I do not need to do another test to make sure my levels are still high. Mostly because I did one yesterday. Well!! Damned Clearblue give an element of reassurance. I've *only* done about 11 tests, 10 of which have been to check I am still pregnant, the first one did answer the question satisfactorily. I did the same with the twins. Only 8 for them as you didn't get conception indicators in those days. It's a worrying time.

I have an emergency one left for next week, so I can have one final neurotic episode and then accept that there will be blood and stuff in the event of bad things happening.

Incidentally, yesterday said pregnant and 3+ weeks almost instantly. That's good. Although that does raise the worry of high levels again...

Oh shut up, inner pessimist.

I need to sleep. Lots and lots and lots and lots. And then sleep a bit more.





Sunday, 30 January 2011

First proper panic.

This morning's panic/reassurance/panic was from the second of the packet of tests that indicate time since conception. It now reads 2-3 weeks. Which is good, great, because the hormone levels are increasing and so the pregnancy is viable.

Holy moly! Lots of hormone could mean...

more than one baby!!!!!!!!


One baby more than anticipated is one thing, two more is, erm, difficult. Don't get me wrong, I'd love to have another set of twins and it would remove the hardship of being the sibling of twins, but I'm not sure how we'd cope. And, totally selfishly, I relish the thought of all the things I could do with one baby that were out of the question with twins.

We would have said we couldn't have coped with one set of twins. We did. As long as any babies that come out are healthy, I don't really care. Within reason. Quintuplets would be too much.

Symptoms are starting proper: achy chest, nausea, fatigue. Neck is less sore, I may manage to have a baby that isn't born with a codeine addiction. Hurrah!

Still not telling anyone, except two close friends who I couldn't not tell when I'd told other people.

Saturday, 29 January 2011

More positive!

Off to Glasgow for a night out tonight. As is my wont, I would usually purchase some cigarettes for the evening, being a social sort of smoker. Decisions decisions. Want cigarettes, don't want them if there's going to be an actual baby. Baby probably isn't going to be. It might be.

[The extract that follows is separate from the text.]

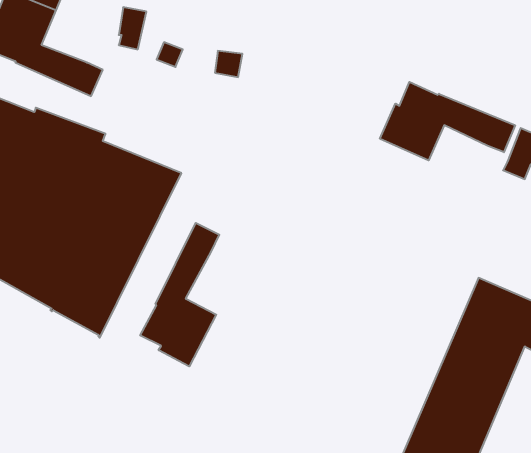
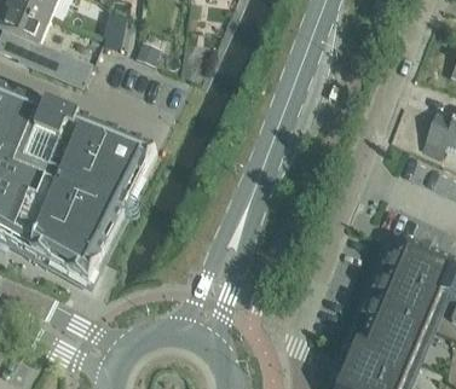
building: [380,82,515,160] -> none
building: [140,223,219,366] -> none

I'm a bit rubbish at not smoking, but I didn't smoke when I was pregnant before, I won't do it again.

Solution.

Stop and buy another test, nip into the loos, buy cigarettes on the way out when levels confirmed as not high.

And bing! Up pops the dark blue line instantly. That's a definite positive. That's a proper dark line that exceeds anything a chemical pregnancy ever had.

I am pregnant. Yikes. Cost of tests so far £20.50, but £6 or so (and counting) saved on cigarettes. Deal struck with life/fate/god of traffic lights/the stork/anyone that if I didn't smoke, I would have a healthy baby.

Obviously "had" to tell the friends I was out with. And the two people with them that I don't really know. But I won't tell anyone else.

Friday, 28 January 2011

Positive!

Today I was struck by the need to purchase a Clearblue Digital Pregnancy Test, the one with the conception indicator. Wasn't expecting to be pregnant, but I do tend to always think I am. Each month my body likes to make like it's growing a baby, and I spend several fortunes on tests. Not usually the posh ones (all hail pound stores) but they were on offer this month and I've been off coffee which is unusual in itself.

Did it when I got home. I sat there thinking "Doh! Why have I wasted £11 AGAIN?" as the "working" icon flashed away, and flashed away and flashed some more. After what seemed like half an hour but which was in reality about 2-3 minutes, then:



Goodness! And other much less polite/calm words.

Paced the house for about an hour and then did a cheapie one that I had in the cupboard (because I waste a lot of money on imaginary pregnancies). Very very faint line on that one. Possible another chemical pregnancy. Assume nothing.

Told hubby. Advised not to panic as nothing being assumed.

Obviously not telling anyone yet. Just one person.